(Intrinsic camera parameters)
--- START ---
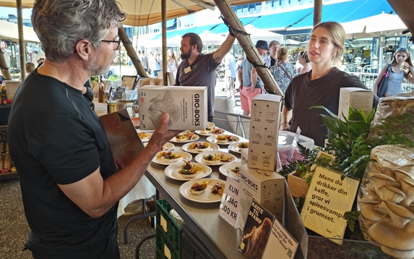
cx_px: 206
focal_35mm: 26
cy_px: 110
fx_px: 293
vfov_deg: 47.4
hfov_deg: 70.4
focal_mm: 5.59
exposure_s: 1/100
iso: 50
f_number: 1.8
--- END ---
--- START ---
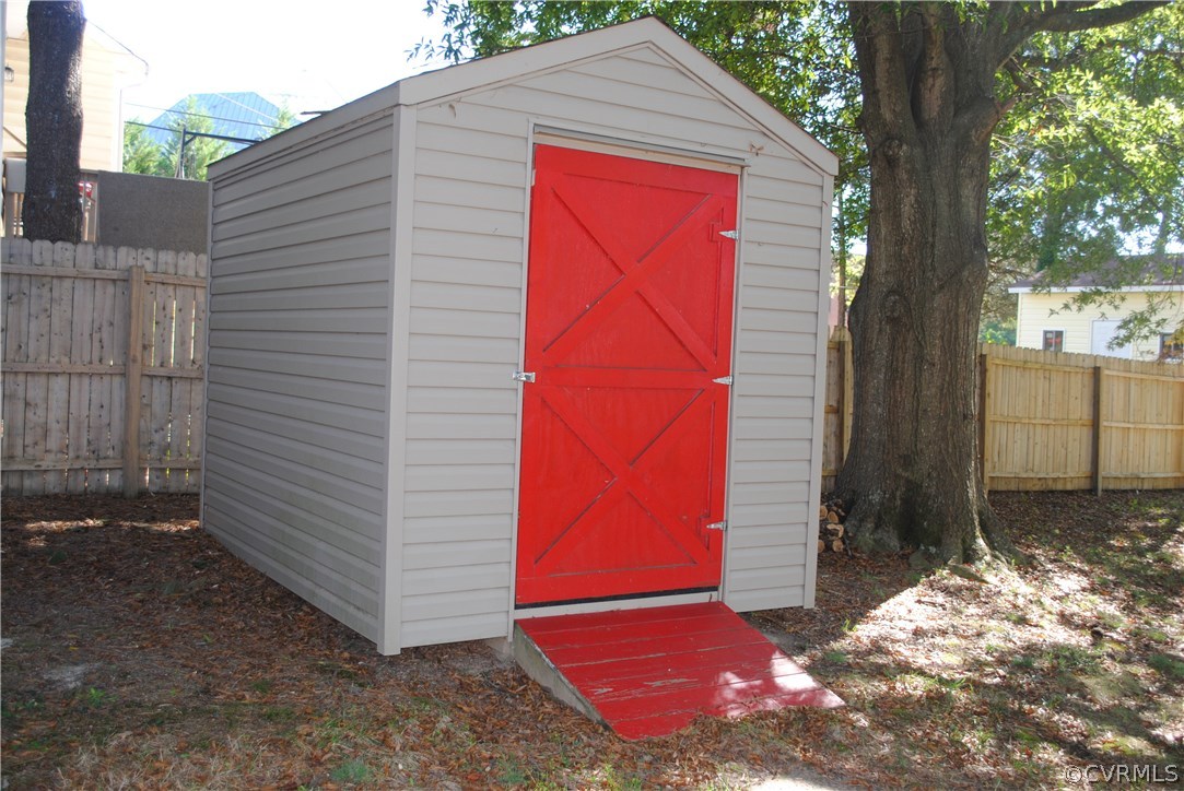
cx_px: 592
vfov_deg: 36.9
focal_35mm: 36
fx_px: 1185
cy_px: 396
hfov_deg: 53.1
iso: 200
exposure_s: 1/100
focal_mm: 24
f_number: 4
--- END ---
## PROBLEM STATEMENT
Where the data above reaches the line holding "focal_35mm: 36", begin printing, and stop after the line holding "f_number: 4". Each line must be reproduced exactly, with nothing else added.

## ANSWER TO THIS TASK
focal_35mm: 36
fx_px: 1185
cy_px: 396
hfov_deg: 53.1
iso: 200
exposure_s: 1/100
focal_mm: 24
f_number: 4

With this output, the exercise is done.